If this doesn’t work, you can try:
python3 -m deepspeed.env_report
This is the report we got:
I keep coming to this guide to follow the steps to setup our AI training machines and every few months something breaks, so in our latest install on Dec 2021 we had to run this after installing everything (it’s possible you can skip the entire Conda part):
pip3 install torch==1.7.1+cu110 torchvision==0.8.2+cu110 torchaudio==0.7.2 -f https://download.pytorch.org/whl/torch_stable.html
Doing the actual GPT-NEO model finetuning
Now you should follow the steps in the guide we used to do the finetuning.
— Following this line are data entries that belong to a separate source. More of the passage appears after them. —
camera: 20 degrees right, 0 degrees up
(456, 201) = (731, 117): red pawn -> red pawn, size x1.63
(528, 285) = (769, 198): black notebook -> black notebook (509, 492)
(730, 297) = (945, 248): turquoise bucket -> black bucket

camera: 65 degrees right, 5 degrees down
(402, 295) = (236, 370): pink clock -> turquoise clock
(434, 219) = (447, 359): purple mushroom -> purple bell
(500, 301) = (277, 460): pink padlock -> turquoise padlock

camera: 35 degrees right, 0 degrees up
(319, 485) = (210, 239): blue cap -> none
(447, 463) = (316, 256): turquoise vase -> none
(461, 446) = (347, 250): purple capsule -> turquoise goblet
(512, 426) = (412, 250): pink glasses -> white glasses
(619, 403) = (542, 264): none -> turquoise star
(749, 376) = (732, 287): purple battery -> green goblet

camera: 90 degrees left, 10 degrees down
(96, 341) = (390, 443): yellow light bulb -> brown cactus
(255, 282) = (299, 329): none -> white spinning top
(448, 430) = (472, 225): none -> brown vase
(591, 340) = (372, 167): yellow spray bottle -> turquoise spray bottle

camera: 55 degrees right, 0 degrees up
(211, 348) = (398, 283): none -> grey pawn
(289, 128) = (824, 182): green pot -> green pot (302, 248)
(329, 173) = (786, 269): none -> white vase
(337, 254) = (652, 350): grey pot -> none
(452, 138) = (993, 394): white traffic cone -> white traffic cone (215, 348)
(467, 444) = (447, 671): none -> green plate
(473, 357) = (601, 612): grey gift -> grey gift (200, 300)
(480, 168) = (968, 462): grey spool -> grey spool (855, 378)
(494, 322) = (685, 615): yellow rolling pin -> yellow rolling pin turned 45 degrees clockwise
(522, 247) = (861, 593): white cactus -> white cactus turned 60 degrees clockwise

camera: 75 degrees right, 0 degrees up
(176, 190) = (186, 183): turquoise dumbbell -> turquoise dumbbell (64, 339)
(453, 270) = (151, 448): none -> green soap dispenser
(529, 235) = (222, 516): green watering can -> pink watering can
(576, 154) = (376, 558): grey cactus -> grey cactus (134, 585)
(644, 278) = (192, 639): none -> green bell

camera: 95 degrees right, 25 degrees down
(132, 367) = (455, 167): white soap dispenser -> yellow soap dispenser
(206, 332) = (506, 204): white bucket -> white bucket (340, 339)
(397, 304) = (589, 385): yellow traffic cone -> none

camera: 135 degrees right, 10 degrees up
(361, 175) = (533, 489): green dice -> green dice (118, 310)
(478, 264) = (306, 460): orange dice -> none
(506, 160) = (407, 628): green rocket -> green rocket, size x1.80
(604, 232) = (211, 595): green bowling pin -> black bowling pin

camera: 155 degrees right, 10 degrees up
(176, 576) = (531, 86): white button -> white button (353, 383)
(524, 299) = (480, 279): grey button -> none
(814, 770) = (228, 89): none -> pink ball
In our case, the server had just 64GB of memory, and we had to reduce the batch rate. If there’s not enough memory, the error will look like this:
allocate memory: you tried to allocate 10605230080 bytes
With the Geforce RTX 3090, we got some weird errors with Adam:
AttributeError: 'DeepSpeedCPUAdam' object has no attribute 'ds_opt_adam'
The solution was to follow this tip: https://github.com/Xirider/finetune-gpt2xl/issues/3#issue-850573396
Issues with Pandas
There was an update for the Pandas package that broke the training process, the solution was to downgrade it:
pip3 install Pandas==1.2.5
Open source issues
I have revised this article number of times because the packages changed and the install syntax was changed. It’s possible that in the future something breaks again, if it does, write in the comments.
I hope this guide saved you time to get the finetuning running.
EleutherAI said they should have a large model between August and the end of the year, I look forward to it.